= INPUT FOR THIS TASK =
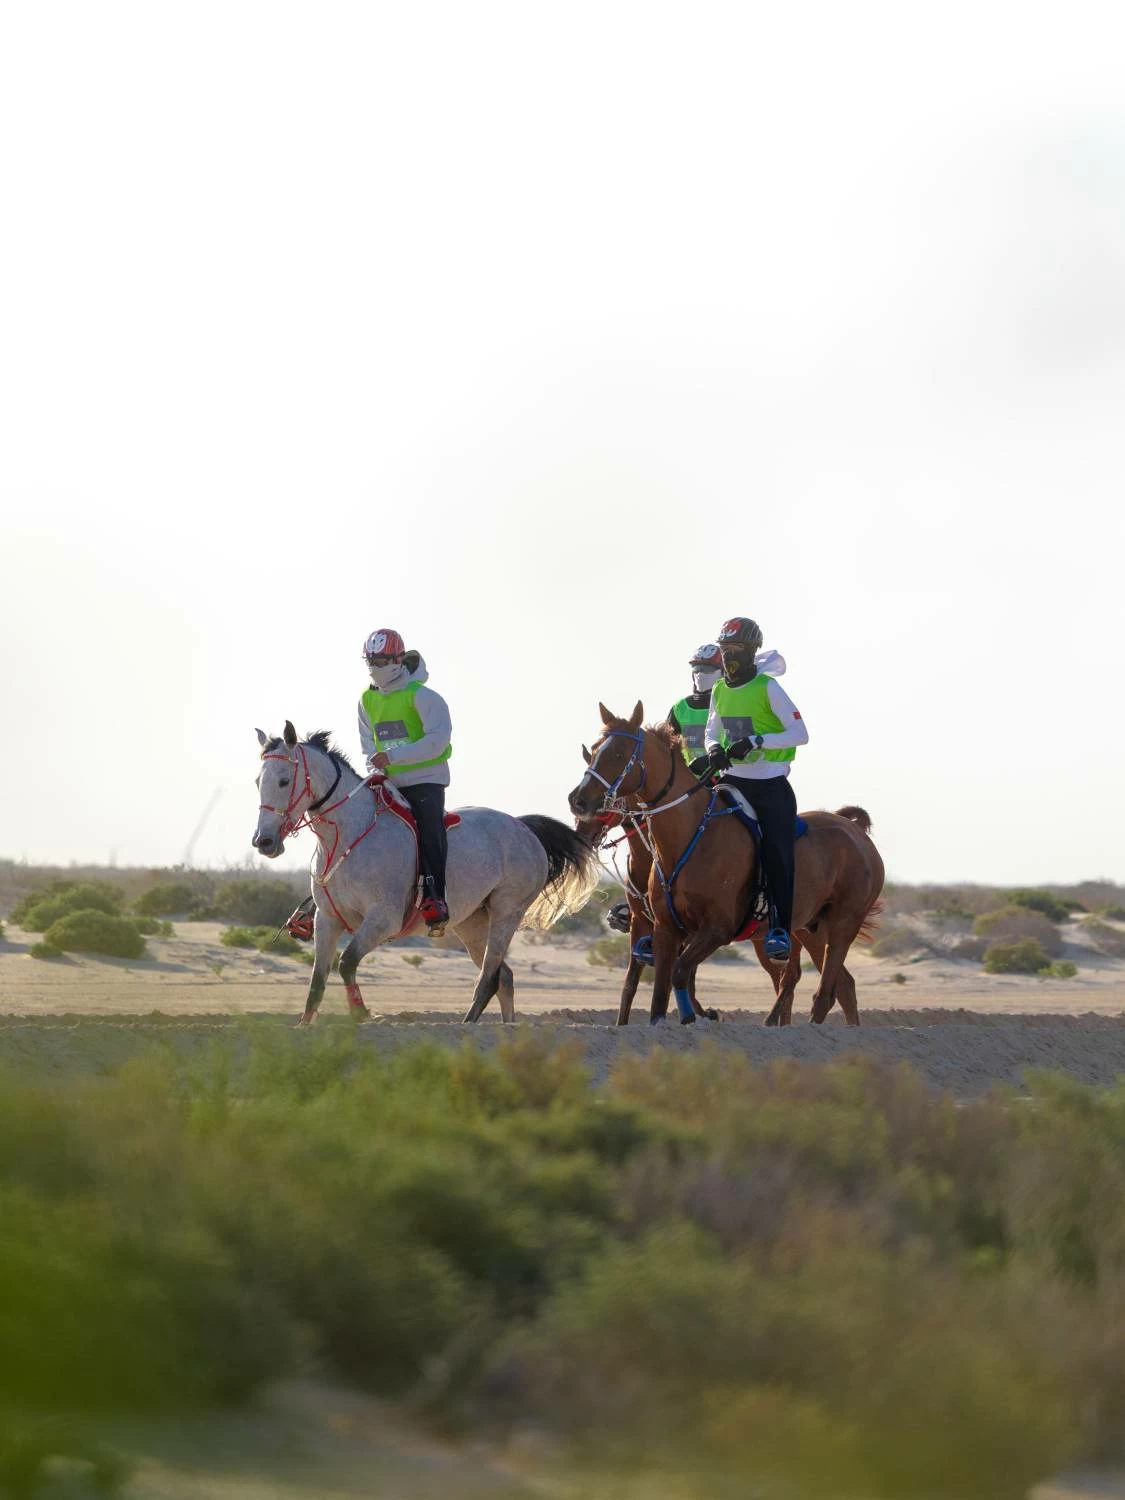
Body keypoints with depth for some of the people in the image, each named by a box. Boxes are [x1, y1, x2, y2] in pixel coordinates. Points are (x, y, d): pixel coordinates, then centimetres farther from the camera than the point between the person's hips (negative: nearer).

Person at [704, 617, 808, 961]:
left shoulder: (768, 688, -10)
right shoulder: (719, 691, 8)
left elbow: (800, 734, -14)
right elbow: (711, 732, 22)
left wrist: (755, 741, -24)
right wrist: (713, 749, -3)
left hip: (770, 786, -6)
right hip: (731, 780, 6)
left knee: (777, 855, -14)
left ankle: (779, 929, -15)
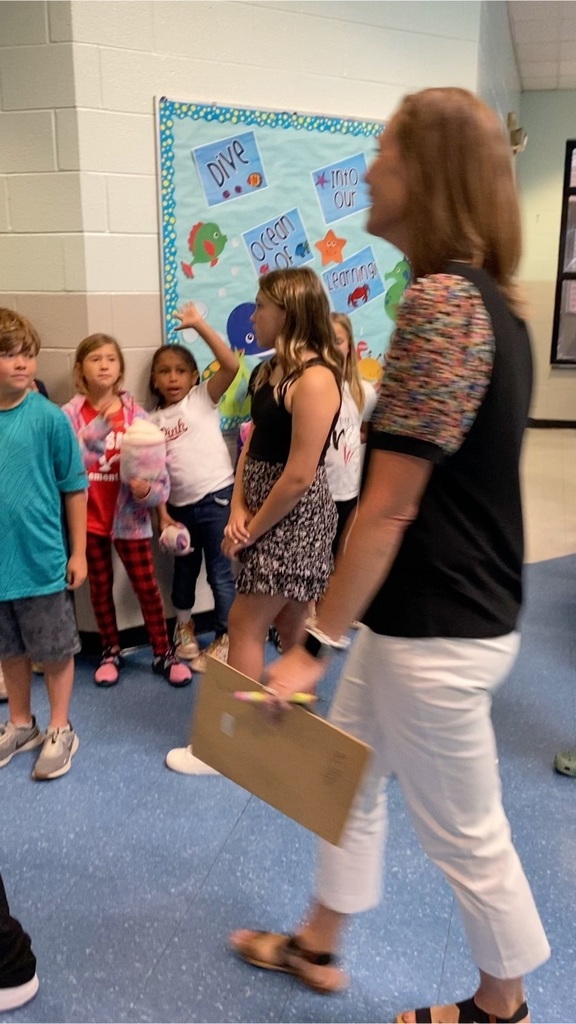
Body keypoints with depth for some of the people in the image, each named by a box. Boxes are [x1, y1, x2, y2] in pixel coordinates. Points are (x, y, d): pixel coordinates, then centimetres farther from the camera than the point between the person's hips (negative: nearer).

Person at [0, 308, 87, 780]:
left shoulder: (49, 417, -11)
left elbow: (74, 487, -5)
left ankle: (60, 730, 30)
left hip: (44, 558, -3)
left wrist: (78, 551, -4)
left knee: (55, 650, 11)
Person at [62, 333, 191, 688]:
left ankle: (164, 654, 23)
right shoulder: (70, 415, -6)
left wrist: (147, 490, -29)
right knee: (100, 588, 16)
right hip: (88, 519, 1)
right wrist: (100, 425, -26)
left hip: (129, 517, -1)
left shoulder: (137, 415, -7)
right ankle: (111, 652, 33)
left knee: (147, 587, 8)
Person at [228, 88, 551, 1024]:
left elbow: (389, 506, -23)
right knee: (349, 780, 23)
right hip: (423, 614, 9)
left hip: (437, 632, -9)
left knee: (463, 831, 13)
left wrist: (315, 642, -15)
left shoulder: (438, 301, -22)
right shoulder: (493, 302, 8)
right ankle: (317, 946, 45)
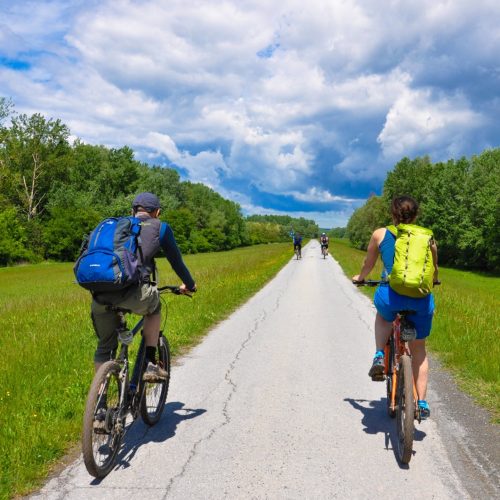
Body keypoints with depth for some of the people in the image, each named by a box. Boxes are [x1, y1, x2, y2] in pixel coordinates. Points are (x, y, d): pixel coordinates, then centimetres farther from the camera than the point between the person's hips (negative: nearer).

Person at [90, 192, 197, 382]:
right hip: (132, 292, -3)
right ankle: (150, 365, 22)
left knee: (104, 347, 23)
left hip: (100, 296, 4)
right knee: (154, 308, 30)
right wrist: (189, 284, 48)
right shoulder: (160, 227, 19)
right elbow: (176, 259, 29)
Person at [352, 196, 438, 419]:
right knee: (418, 349, 22)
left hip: (390, 296, -1)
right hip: (421, 300, 1)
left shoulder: (380, 234, 7)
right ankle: (422, 403, 24)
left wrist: (359, 277, 40)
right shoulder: (428, 238, 10)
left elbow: (368, 264, 19)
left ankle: (379, 356, 15)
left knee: (383, 316, 36)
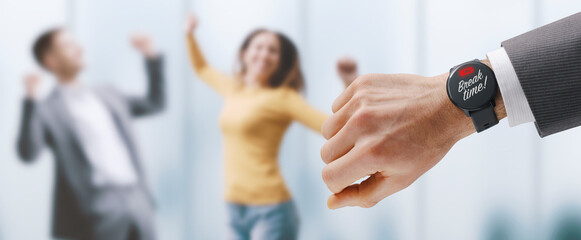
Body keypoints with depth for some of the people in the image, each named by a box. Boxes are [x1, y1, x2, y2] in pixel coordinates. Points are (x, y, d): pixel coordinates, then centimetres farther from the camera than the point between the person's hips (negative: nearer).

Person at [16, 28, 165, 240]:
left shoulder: (107, 95, 20)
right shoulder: (47, 110, 0)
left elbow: (154, 104, 29)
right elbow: (28, 153, -15)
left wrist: (151, 57, 20)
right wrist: (30, 100, -23)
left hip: (137, 202, 6)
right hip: (98, 212, -6)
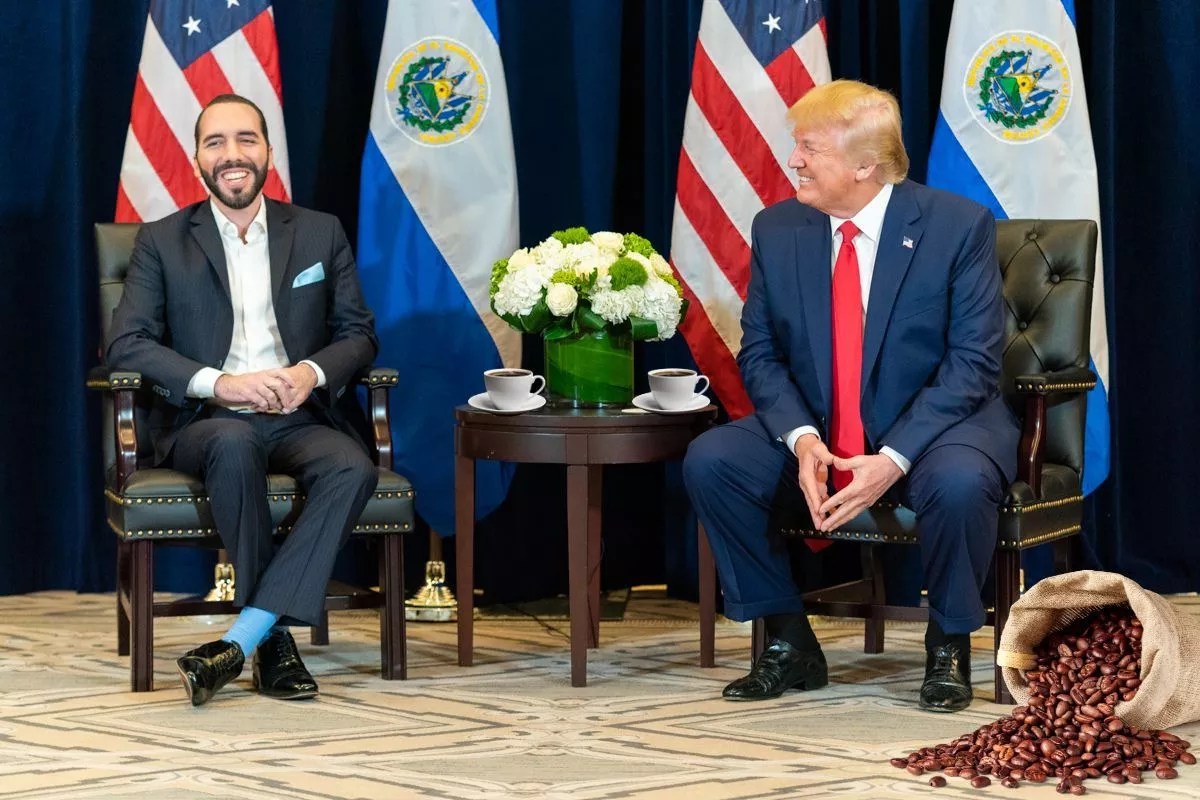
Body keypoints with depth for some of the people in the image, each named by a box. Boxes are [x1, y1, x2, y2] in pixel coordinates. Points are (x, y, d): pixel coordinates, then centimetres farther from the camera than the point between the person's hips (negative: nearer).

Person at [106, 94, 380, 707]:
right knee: (235, 443, -39)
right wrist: (218, 384, -16)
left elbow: (359, 333, 13)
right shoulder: (161, 242, 8)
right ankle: (274, 636, -27)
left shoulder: (320, 233, 14)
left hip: (297, 419, 2)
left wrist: (313, 372, -11)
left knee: (353, 468, -32)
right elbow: (125, 343, -1)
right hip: (204, 421, -2)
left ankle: (239, 642, -34)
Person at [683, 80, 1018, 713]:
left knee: (957, 483, -37)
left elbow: (972, 364, -14)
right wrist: (802, 438, -19)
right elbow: (759, 353, 2)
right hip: (815, 435, 4)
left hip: (934, 427, -4)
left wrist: (893, 459, -26)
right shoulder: (777, 230, 1)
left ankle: (948, 648, -8)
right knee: (710, 460, -20)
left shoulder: (958, 226, -11)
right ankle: (789, 646, -4)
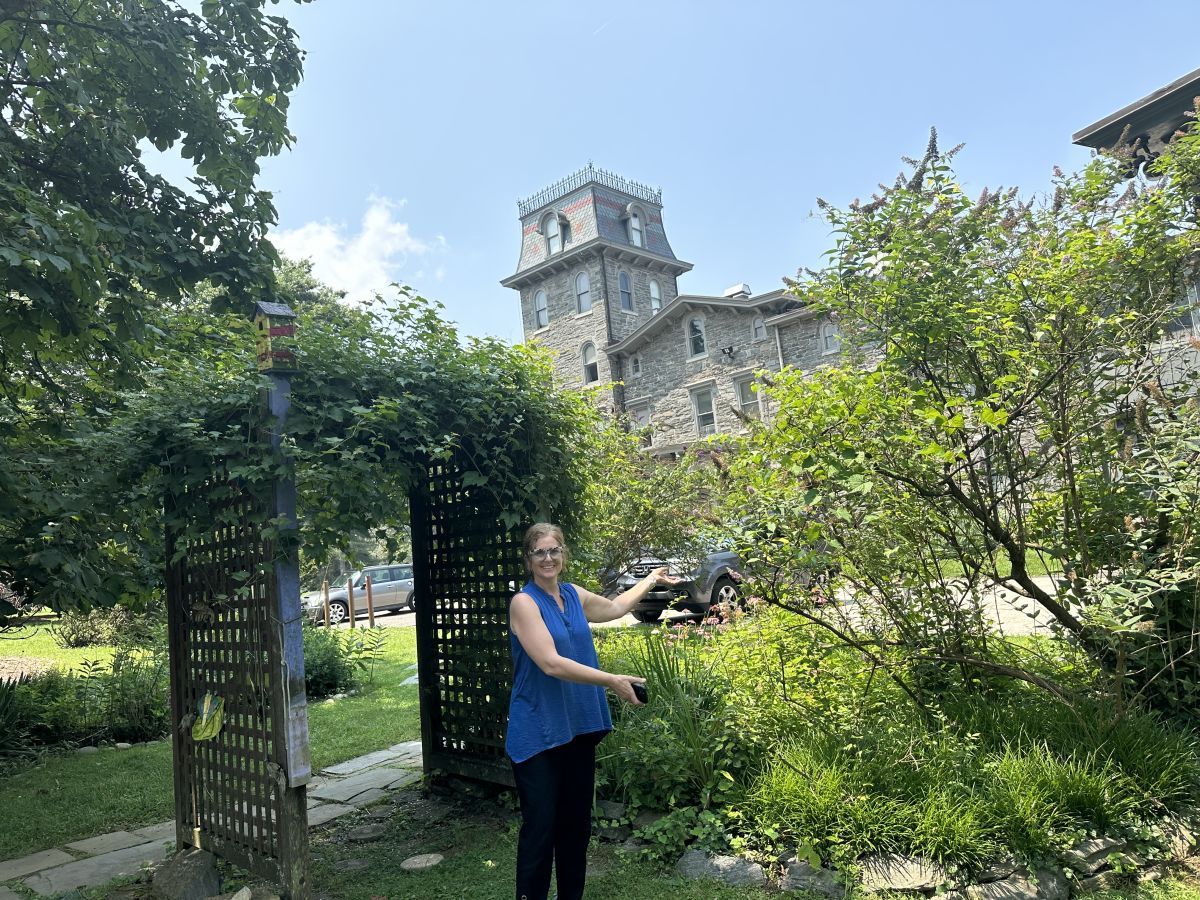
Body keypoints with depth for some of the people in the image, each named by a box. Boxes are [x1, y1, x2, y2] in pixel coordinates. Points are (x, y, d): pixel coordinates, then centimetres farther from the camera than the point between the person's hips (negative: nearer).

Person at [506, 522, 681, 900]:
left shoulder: (574, 595, 6)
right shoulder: (524, 602, -15)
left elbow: (615, 607, 27)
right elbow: (551, 664, -24)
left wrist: (651, 580, 35)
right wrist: (612, 681, -26)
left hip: (579, 727, 7)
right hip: (538, 733, -7)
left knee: (576, 823, 16)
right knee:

= BRIEF =
Please reproduce the whole listing exactly; the pictures stay out.

= EXPECTED ANSWER =
Body keypoints with depth for some of the people in the image, each named by a box. Boxes are [x1, y1, x2, y2] in pixel coordinates. Points are (x, y, d): pixel coordinates, then centimetres farther from the camera than the point between the person's hips (negative: nearer).

Person at [704, 617, 808, 961]:
left shoulder: (768, 688, -10)
right shoulder: (719, 691, 8)
left elbow: (800, 734, -14)
right elbow: (711, 732, 22)
left wrist: (755, 741, -24)
right wrist: (713, 749, -3)
left hip: (770, 786, -6)
right hip: (731, 780, 6)
left knee: (777, 855, -14)
left ankle: (779, 929, -15)
Body keypoints with depth for some of the people in the image, each named by a box. Boxes are [x1, y1, x2, y2] in pixel coordinates. Points are (x, y, d): pixel coordinates, then centimetres farther from the camera than the point between the person's hips (negative: nearer).

Person at [0, 308, 87, 780]:
left shoulder: (49, 417, -11)
left elbow: (74, 487, -5)
left ankle: (60, 730, 30)
left hip: (44, 558, -3)
left wrist: (78, 551, -4)
left knee: (55, 650, 11)
Person at [62, 333, 191, 688]:
left ankle: (164, 654, 23)
right shoulder: (70, 415, -6)
left wrist: (147, 490, -29)
right knee: (100, 588, 16)
right hip: (88, 519, 1)
right wrist: (100, 425, -26)
left hip: (129, 517, -1)
left shoulder: (137, 415, -7)
right ankle: (111, 652, 33)
left knee: (147, 587, 8)
Person at [228, 88, 551, 1024]:
left elbow: (389, 506, -23)
right knee: (349, 780, 23)
right hip: (423, 614, 9)
left hip: (437, 632, -9)
left knee: (463, 831, 13)
left wrist: (315, 642, -15)
left shoulder: (438, 301, -22)
right shoulder: (493, 302, 8)
right ankle: (317, 946, 45)
Body keypoints with depth for some of the people in the image, each named by a box. Boxes are [x1, y1, x2, y2] in pixel coordinates. Points are (x, y, d): pixel coordinates, then centimetres farther from the camera than the point between the person's hips (negative: nearer).

Person at [90, 192, 197, 382]:
right hip: (132, 292, -3)
right ankle: (150, 365, 22)
left knee: (104, 347, 23)
left hip: (100, 296, 4)
right knee: (154, 308, 30)
right wrist: (189, 284, 48)
right shoulder: (160, 227, 19)
right elbow: (176, 259, 29)
Person at [352, 196, 438, 419]:
right knee: (418, 349, 22)
left hip: (390, 296, -1)
right hip: (421, 300, 1)
left shoulder: (380, 234, 7)
right ankle: (422, 403, 24)
left wrist: (359, 277, 40)
right shoulder: (428, 238, 10)
left elbow: (368, 264, 19)
left ankle: (379, 356, 15)
left knee: (383, 316, 36)
Body keypoints with depth for some of the people in the image, each named by a box. Boxes are [x1, y1, x2, y2] in pixel coordinates. Points are (x, y, d): pixel coordinates, then centimetres farther from the camera than the point between the person's hips (negative: nearer).

Person at [16, 28, 165, 240]:
left shoulder: (107, 95, 20)
right shoulder: (47, 110, 0)
left elbow: (154, 104, 29)
right elbow: (28, 153, -15)
left wrist: (151, 57, 20)
right wrist: (30, 100, -23)
left hip: (137, 202, 6)
right hip: (98, 212, -6)
Body keypoints with depth for some of the people in the image, each named by a box. Boxes are [x1, y1, x2, y2] in pixel coordinates. Points are (x, y, d): pixel coordinates, then centimetres farther from the camera than the point between the person's hips (negative: nearer).

Person at [106, 94, 380, 707]:
right knee: (235, 443, -39)
right wrist: (218, 384, -16)
left elbow: (359, 333, 13)
right shoulder: (161, 242, 8)
right ankle: (274, 636, -27)
left shoulder: (320, 233, 14)
left hip: (297, 419, 2)
left wrist: (313, 372, -11)
left knee: (353, 468, -32)
right elbow: (125, 343, -1)
right hip: (204, 421, -2)
left ankle: (239, 642, -34)
Person at [683, 80, 1018, 713]:
left knee: (957, 483, -37)
left elbow: (972, 364, -14)
right wrist: (802, 438, -19)
right elbow: (759, 353, 2)
right hip: (815, 435, 4)
left hip: (934, 427, -4)
left wrist: (893, 459, -26)
right shoulder: (777, 230, 1)
left ankle: (948, 648, -8)
right knee: (710, 460, -20)
left shoulder: (958, 226, -11)
right ankle: (789, 646, -4)
Body keypoints with depth for some of the people in the image, each named by a box. Boxes are [x1, y1, x2, y2] in pixel coordinates. Points are (x, y, d): pixel coordinates, then centimetres farther from the camera than the point between the person's hips (negative: nearer).

Person at [506, 522, 681, 900]:
left shoulder: (574, 595, 6)
right shoulder: (524, 602, -15)
left elbow: (615, 607, 27)
right elbow: (551, 664, -24)
left wrist: (651, 580, 35)
right wrist: (612, 681, -26)
left hip: (579, 727, 7)
right hip: (538, 733, -7)
left knee: (576, 823, 16)
right knee:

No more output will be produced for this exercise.